Reliance of host cholesterol metabolic pathways for the life cycle of hepatitis C virus

Abstract

Hepatitis C virus (HCV), a single-stranded positive-sense RNA virus of the Flaviviridae family, infects more than 170 million people worldwide and is the leading cause of liver failure in the United States. A unique feature of HCV is that the viral life cycle depends on cholesterol metabolism in host cells. This review summarizes the cholesterol metabolic pathways that are required for the replication, secretion, and entry of HCV. The potential application of drugs that alter host cholesterol metabolism in treating HCV infection is also discussed.

Figure 1. Requirement of the Mevalonate Pathway for HCV Replication

Cells are capable of synthesizing cholesterol through the mevalonate pathway. This pathway also produces geranylgeranyl lipid, which is attached to the COOH-terminus of FBL2. Geranylgeranylated FBL2 binds to NS5A, an interaction required for HCV RNA replication. Lovastatin, an inhibitor of HMG CoA reductase, blocks the entire mevalonate pathway. As a result, cells are depleted of geranylgeranyl lipid and replication of HCV is inhibited. PP, pyrophosphate.

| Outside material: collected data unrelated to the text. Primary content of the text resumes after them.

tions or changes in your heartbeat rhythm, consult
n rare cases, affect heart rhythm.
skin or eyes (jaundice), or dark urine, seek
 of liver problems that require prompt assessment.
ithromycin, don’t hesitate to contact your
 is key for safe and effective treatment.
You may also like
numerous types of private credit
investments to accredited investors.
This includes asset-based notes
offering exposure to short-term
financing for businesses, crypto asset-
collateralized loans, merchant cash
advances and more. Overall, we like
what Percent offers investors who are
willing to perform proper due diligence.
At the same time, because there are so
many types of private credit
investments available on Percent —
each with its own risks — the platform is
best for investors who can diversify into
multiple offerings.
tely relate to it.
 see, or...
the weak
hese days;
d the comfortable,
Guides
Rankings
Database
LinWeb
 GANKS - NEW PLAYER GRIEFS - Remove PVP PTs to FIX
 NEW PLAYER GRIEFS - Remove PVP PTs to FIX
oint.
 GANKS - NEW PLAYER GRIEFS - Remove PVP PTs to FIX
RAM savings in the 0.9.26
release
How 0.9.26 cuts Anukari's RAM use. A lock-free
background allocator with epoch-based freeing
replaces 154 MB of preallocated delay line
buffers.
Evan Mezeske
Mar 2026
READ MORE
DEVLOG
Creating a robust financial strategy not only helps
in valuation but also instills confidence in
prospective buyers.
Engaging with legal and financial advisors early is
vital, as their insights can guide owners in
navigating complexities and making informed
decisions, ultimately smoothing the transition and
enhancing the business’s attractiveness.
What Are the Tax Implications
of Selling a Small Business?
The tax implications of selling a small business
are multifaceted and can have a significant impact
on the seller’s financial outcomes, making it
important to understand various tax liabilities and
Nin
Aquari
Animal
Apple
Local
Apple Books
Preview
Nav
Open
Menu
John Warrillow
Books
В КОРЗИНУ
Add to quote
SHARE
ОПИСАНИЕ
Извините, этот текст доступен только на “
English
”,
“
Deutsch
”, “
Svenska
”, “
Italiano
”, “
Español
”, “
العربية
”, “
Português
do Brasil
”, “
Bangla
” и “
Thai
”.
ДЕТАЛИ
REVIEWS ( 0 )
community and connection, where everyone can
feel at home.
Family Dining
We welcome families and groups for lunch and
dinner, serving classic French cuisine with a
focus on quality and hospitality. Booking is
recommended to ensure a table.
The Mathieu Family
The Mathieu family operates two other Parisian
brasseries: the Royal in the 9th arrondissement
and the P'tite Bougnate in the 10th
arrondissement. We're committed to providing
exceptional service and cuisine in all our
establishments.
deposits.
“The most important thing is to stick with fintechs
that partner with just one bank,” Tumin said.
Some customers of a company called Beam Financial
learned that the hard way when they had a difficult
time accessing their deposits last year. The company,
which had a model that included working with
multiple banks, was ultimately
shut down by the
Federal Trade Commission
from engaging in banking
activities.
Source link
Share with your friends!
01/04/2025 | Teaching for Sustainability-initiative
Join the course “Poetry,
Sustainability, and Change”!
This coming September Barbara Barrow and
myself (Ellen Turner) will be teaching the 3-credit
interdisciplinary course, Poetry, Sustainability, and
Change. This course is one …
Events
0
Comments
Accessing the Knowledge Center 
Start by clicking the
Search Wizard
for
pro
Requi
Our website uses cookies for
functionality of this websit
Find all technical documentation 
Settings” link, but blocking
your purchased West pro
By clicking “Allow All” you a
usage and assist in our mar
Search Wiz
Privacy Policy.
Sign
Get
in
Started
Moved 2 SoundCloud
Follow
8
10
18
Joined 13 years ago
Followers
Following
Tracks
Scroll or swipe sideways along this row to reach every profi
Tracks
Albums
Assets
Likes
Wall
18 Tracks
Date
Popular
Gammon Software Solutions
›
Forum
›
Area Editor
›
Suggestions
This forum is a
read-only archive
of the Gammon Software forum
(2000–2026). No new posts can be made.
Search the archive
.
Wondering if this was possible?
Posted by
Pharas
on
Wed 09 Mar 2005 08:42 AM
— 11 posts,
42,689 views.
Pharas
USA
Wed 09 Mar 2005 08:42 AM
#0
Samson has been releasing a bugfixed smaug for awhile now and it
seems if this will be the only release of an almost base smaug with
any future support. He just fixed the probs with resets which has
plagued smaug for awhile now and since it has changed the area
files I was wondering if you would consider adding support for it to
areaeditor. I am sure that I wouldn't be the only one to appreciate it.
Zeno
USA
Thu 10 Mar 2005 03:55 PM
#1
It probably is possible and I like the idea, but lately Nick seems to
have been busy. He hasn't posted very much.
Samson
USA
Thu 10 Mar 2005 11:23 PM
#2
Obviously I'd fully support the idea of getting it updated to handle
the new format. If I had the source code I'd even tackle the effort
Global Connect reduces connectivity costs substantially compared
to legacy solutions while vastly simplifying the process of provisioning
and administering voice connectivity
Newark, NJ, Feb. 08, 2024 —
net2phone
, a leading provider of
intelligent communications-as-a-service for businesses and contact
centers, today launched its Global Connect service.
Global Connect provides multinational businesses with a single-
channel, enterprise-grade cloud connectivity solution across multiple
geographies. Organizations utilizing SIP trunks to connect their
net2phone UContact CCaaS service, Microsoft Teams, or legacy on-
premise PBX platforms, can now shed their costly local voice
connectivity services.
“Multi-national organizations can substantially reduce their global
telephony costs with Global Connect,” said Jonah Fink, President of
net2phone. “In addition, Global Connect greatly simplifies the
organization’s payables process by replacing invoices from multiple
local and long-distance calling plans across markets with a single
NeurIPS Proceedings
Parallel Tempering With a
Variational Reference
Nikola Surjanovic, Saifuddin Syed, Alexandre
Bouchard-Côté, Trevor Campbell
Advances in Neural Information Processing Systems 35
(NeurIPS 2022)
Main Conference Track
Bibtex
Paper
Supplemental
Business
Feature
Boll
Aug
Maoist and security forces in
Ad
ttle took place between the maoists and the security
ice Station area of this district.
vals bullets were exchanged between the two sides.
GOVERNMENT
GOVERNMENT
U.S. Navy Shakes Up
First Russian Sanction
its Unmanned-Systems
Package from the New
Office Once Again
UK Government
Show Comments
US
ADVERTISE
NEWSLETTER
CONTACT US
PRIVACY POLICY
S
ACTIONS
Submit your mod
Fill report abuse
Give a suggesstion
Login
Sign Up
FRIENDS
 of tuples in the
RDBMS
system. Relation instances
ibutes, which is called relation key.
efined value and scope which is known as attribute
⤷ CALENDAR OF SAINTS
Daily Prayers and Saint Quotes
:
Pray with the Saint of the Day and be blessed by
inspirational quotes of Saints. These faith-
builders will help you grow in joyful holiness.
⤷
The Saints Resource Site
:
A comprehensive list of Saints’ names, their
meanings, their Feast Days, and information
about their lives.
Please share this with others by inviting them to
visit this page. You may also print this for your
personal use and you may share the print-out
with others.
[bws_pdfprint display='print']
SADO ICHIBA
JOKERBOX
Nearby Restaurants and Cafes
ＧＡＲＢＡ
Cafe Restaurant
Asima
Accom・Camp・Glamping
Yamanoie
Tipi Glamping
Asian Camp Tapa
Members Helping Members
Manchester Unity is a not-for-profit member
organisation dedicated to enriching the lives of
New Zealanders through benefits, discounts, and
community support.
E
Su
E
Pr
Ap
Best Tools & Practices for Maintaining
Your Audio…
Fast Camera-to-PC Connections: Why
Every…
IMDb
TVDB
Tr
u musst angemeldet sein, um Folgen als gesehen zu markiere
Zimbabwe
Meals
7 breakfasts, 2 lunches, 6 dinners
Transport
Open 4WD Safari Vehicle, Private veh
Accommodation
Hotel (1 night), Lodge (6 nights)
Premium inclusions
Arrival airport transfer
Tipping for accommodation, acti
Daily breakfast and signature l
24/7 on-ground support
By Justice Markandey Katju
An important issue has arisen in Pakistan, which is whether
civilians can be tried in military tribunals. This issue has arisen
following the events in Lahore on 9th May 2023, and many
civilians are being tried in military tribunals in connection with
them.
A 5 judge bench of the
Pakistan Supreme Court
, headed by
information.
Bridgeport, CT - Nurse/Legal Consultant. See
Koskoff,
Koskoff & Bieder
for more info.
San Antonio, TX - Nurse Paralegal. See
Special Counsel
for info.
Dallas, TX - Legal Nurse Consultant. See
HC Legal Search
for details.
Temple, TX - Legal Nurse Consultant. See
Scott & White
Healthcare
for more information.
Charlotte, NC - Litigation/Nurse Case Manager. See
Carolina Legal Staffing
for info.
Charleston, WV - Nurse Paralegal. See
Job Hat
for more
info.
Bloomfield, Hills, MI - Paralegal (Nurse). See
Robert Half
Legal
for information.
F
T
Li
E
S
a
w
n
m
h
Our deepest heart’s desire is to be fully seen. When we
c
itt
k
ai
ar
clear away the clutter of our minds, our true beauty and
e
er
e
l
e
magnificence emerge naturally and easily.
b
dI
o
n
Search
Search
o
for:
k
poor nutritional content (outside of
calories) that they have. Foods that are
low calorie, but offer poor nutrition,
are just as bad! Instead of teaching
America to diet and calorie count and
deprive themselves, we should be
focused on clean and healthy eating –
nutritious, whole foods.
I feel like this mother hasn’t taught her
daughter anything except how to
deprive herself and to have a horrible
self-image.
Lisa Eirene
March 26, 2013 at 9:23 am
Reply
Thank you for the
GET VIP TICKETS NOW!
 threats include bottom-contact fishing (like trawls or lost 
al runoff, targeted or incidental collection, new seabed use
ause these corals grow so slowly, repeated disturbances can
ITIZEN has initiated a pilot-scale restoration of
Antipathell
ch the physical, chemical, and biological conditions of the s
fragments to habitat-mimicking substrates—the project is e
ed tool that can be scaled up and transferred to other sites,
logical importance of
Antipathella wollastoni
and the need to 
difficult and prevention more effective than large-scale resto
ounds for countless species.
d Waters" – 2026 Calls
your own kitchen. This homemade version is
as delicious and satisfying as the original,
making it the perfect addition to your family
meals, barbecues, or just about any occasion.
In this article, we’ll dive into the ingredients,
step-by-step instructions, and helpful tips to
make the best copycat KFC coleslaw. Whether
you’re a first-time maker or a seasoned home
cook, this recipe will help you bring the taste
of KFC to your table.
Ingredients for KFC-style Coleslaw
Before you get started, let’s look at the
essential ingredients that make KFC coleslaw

Figure 2. HCV Replicates on ER Membranes Involved in the Assembly of VLDL and Is Secreted Together with VLDL

The assembly of VLDL begins with the synthesis of apoB in the rough ER, resulting in the formation of a VLDL precursor that contains only a small amount of lipid. In the lumen of the ER, this precursor is fused with lipid droplets (enriched in triglyceride and cholesterol) to generate nascent VLDL. This reaction is mediated by MTP. The nascent VLDL particles, which contain both apoB and apoE, are secreted into plasma through exocytosis. The ER membranes involved in the assembly of VLDL are also enriched in HCV NS proteins and RNA. Replication of HCV on these membranes might allow the virus to attach to or become incorporated into VLDL so that HCV is secreted together with VLDL.